As for the infamous White Card, it's true that Cubans will no longer need an exit permit to travel, but they will still need permission to possess a passport. So, when citizens apply to get this document, they will find out if they are among those who are allowed to cross the national borders or if, on the contrary, they are among the group condemned not to leave. Where once we had to wait for the White Card, now the little blue 32-page pamphlet will have the final word. The "permission to leave" had changed its color and name, but still stands.
So what does this mean for the regime's declared enemies? The dissidents, activists, independent journalists, and bloggers, who were previously unable to travel, will very likely still not be able to do so next year. The crafters of the new law were careful to build in features the government can use to punish its political adversaries with imprisonment on the island. In articles 23 and 25 of the new decree, for instance, we learn that passports can be denied "when reasons of National Defense and Security require it," or "when for other reasons in the public interest as determined by the empowered authorities."
So we shouldn't hold out much hope that in the coming year the Ladies in White, Sakharov Prize Winner Guillermo Farinas, and other members of the opposition will finally be able to accept their international invitations.
I believe it's possible I may hold the sad record of being the person on this planet with the most unused travel visas. My passport is covered in stickers that say I am -- or was -- welcome in a dozen countries. I've left a lot of people waiting in airports.
Although the new law leaves the government the ability to continue to prevent me from accepting those international invitations, I want to believe there is hope. So, I have packed my suitcase, put in some clothes, a pair of shoes, and the image of the Virgin of Safe Journeys given to me by a friend several years ago. On Jan. 14, I will be in my local office to ask for my passport. An official dressed in olive green will tell me yes or no. Meanwhile, my blog, my tweets, my words, will continue to scurry in their various forms through the bars of the absurd travel and immigration laws.
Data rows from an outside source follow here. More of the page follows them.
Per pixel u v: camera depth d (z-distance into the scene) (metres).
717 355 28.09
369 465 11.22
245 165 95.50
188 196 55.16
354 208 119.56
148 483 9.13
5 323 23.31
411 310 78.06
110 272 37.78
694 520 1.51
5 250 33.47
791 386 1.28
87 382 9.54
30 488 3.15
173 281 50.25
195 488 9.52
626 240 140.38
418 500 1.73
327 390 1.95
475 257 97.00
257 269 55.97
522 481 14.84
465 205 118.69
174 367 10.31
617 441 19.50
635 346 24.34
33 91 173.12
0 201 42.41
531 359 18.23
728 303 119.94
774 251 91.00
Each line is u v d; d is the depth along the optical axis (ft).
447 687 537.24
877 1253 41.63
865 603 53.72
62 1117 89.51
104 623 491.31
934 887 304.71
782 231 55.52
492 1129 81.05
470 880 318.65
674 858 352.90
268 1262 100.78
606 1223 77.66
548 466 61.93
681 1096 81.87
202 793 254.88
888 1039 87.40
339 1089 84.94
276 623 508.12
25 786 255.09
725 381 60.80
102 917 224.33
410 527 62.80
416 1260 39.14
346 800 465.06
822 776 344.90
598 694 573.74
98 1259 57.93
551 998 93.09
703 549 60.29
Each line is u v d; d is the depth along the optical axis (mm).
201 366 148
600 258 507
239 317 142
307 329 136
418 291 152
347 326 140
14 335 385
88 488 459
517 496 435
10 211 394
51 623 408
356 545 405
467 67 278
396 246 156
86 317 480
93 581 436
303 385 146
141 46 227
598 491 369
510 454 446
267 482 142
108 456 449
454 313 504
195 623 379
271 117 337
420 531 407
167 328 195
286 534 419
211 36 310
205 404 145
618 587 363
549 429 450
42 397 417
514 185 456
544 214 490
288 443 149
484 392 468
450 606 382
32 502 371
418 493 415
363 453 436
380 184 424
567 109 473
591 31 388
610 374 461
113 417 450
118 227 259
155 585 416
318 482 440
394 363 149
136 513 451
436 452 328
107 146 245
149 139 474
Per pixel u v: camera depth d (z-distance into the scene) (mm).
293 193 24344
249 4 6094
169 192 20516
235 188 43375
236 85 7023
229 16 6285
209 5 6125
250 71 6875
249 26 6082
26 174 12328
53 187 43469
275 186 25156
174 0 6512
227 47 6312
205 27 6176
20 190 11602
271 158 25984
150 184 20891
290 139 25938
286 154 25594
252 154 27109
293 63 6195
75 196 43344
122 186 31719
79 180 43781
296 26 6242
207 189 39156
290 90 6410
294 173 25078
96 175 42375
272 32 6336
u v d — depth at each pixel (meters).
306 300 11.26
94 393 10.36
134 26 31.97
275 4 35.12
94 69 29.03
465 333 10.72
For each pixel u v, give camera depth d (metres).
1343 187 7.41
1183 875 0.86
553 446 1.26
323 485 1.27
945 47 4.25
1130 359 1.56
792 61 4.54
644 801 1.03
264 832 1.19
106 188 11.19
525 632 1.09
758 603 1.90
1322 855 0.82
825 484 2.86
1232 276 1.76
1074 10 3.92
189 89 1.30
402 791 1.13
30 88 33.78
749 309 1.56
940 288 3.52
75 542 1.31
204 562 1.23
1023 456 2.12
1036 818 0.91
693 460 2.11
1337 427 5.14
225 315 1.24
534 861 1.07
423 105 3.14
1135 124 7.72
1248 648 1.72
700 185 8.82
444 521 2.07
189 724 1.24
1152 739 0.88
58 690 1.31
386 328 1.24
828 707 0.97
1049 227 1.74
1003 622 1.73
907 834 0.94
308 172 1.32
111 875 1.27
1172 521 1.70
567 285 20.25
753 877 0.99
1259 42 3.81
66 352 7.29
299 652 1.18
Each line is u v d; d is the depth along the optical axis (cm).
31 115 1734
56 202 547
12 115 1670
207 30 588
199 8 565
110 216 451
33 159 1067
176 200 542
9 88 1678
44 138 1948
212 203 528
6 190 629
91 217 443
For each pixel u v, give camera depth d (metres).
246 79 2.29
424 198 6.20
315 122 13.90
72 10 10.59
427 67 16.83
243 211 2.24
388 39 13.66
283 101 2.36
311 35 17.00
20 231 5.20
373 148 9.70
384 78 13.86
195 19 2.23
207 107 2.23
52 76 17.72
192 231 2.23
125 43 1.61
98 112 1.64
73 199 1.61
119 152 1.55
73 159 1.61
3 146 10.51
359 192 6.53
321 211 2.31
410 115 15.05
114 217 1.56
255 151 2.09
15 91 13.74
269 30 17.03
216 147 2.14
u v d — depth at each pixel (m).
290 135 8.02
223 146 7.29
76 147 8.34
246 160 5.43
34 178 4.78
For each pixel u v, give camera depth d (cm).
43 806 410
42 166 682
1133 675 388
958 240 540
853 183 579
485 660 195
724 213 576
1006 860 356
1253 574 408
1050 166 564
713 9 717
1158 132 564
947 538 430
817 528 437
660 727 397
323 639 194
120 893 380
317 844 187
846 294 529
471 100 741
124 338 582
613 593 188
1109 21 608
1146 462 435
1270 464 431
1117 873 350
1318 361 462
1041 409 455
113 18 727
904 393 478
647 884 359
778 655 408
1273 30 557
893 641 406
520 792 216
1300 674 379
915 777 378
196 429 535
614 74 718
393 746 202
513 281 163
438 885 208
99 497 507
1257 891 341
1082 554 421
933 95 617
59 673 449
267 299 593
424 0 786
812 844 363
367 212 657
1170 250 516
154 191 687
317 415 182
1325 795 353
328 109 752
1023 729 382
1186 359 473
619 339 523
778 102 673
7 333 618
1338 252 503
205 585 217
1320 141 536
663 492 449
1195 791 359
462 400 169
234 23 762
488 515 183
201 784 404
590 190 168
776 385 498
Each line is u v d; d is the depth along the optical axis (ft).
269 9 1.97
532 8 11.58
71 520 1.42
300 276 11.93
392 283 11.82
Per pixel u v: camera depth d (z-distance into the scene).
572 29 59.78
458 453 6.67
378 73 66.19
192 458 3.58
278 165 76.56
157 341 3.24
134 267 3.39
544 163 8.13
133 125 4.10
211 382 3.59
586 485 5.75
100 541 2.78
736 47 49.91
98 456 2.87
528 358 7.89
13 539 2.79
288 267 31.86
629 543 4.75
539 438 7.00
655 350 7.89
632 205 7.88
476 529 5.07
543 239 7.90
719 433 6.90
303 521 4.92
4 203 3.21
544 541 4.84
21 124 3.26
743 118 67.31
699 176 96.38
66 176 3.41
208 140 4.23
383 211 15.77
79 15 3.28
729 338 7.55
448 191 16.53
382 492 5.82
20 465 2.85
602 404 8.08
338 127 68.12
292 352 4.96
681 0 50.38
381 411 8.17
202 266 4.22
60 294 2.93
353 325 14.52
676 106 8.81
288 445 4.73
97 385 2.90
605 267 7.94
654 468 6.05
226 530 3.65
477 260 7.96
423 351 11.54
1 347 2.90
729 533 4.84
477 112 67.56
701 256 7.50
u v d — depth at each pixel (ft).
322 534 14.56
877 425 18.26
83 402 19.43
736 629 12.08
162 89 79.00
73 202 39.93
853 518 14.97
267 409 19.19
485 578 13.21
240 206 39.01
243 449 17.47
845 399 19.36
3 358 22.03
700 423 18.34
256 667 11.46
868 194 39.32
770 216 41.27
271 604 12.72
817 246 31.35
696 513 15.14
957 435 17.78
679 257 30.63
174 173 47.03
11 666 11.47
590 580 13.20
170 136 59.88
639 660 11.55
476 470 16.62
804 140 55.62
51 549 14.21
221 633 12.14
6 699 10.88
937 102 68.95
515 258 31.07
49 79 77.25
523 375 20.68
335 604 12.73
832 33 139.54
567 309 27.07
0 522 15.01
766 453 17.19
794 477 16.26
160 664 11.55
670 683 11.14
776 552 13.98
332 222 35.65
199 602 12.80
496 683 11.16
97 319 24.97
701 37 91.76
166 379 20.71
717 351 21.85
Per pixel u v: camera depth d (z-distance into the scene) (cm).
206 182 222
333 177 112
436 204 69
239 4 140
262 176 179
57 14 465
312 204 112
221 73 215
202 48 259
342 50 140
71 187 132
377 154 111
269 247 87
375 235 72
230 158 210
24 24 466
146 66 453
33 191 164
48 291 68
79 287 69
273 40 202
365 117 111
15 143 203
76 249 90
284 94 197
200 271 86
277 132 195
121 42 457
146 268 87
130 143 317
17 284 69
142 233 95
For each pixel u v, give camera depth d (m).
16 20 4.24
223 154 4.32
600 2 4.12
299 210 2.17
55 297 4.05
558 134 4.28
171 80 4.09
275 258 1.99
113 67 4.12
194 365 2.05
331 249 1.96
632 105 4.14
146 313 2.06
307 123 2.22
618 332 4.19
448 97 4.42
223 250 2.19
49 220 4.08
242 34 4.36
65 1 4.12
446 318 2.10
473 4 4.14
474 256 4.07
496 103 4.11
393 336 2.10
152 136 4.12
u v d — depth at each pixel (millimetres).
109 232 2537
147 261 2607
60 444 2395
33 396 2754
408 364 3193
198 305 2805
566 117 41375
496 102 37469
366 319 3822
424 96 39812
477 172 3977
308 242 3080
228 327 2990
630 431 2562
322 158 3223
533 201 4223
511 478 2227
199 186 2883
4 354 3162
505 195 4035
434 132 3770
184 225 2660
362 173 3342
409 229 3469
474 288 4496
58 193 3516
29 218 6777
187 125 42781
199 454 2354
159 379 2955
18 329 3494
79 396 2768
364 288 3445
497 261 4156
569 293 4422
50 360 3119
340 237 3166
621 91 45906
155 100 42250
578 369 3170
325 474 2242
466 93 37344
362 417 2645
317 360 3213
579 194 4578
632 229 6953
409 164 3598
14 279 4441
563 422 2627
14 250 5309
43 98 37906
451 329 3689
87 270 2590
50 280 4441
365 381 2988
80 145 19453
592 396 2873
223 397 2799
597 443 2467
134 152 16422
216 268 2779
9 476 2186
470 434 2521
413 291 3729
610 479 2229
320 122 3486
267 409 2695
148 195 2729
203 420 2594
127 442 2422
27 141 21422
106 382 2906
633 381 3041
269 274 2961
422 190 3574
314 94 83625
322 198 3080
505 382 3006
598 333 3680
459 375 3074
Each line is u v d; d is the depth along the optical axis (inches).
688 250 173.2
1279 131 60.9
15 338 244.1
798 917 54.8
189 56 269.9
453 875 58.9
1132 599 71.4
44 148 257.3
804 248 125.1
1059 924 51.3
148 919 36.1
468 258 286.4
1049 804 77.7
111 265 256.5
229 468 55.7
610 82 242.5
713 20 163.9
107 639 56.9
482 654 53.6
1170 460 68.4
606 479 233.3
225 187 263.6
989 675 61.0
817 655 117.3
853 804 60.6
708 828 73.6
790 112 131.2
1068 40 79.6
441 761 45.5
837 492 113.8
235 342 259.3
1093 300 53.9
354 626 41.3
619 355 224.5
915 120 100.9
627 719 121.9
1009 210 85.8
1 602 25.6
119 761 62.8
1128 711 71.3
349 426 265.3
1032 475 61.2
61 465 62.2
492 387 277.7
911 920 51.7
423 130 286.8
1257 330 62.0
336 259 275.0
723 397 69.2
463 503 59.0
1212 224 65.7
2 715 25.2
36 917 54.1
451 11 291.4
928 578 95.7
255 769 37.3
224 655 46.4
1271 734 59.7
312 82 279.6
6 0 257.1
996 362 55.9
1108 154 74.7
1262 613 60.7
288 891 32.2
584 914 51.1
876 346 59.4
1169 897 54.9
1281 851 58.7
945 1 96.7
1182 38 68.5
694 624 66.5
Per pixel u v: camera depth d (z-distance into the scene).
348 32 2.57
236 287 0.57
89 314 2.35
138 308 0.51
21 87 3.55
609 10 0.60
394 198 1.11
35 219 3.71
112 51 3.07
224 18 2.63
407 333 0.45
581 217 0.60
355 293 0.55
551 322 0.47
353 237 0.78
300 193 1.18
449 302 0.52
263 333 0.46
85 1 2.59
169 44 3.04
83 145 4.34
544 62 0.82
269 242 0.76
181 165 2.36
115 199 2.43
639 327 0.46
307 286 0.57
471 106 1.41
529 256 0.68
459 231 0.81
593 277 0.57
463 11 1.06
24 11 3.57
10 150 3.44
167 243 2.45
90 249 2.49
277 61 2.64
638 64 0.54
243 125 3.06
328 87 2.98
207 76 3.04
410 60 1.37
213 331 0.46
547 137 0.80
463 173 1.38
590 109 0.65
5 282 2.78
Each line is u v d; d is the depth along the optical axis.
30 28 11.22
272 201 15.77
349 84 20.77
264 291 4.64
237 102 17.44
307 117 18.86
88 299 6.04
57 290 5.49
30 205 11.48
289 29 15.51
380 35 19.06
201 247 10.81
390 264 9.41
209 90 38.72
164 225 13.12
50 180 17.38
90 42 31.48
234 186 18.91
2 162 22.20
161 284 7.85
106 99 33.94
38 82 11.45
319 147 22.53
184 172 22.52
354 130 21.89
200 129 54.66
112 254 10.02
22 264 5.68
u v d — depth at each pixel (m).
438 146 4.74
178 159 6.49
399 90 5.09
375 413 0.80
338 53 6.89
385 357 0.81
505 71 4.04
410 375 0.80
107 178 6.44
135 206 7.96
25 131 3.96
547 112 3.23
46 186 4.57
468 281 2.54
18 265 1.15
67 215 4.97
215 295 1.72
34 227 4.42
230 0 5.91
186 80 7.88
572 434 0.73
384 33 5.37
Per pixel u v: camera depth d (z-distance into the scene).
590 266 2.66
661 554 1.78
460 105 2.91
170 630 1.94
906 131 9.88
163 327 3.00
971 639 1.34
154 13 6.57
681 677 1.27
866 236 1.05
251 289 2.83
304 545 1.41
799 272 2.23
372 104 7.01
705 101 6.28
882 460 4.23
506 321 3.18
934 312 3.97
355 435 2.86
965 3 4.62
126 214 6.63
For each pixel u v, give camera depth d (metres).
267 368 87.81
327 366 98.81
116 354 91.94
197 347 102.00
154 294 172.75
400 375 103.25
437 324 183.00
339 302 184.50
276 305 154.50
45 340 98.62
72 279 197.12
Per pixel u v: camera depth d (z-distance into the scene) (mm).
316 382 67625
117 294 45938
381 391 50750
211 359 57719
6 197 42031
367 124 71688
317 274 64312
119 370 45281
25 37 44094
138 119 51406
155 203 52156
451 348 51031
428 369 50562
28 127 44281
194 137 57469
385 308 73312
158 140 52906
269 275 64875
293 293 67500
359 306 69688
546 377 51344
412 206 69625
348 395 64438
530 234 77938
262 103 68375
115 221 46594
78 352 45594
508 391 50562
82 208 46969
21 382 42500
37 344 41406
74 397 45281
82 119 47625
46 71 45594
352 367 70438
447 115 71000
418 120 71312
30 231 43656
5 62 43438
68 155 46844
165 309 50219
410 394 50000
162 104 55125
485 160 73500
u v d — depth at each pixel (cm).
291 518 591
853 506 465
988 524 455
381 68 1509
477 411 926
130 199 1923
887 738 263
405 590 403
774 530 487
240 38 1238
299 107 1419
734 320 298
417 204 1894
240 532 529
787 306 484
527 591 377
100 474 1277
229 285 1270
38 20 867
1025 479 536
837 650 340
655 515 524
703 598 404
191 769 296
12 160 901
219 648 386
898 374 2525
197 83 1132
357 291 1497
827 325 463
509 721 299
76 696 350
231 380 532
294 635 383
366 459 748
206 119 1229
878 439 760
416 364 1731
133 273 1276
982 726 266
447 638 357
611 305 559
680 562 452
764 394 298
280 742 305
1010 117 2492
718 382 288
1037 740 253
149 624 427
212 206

Whatever comes of it, we cannot dismiss the impact these travel and immigration relaxations will have on Cuban society. Much of it won't be good. The new law will increase in the number of Cubans who will live halfway between Madrid and Havana, Buenos Aires and Camagüey, Berlín and Guantánamo -- citizens who will spend the better part of their time outside the island, but maintain their properties here in the hopes of better times. The cleavage of the Cuban population, between those who are politically and economically permitted to have contact with the outside world and those who can't even think of spending the $110 required for a passport, will become sharper.
Travel and immigration reform has proved imperfect, insufficient, and at times frustrating. But in a system controlled so tightly for so many years, any small change can trigger unpredictable consequences. But if there is a saving grace, it's that Cubans know the their pressure and international public opinion have forced the government to relax and reduce the paperwork to enter and leave the country.
Also, the increasingly doddering Fidel Castro is no longer in charge of the national ship and can no longer oppose relaxation of so many of the controls he always maintained with great severity.
Perhaps this is why the jokes on the street suggest a connection between a possible mass migration and the prolonged illness of the Commandante en Jefe. It is no longer Havana's El Morro that will be turned off with the last Cuban to leave, but the prolonged stubbornness of one who condemned us to an island immobility that is due to come to an end.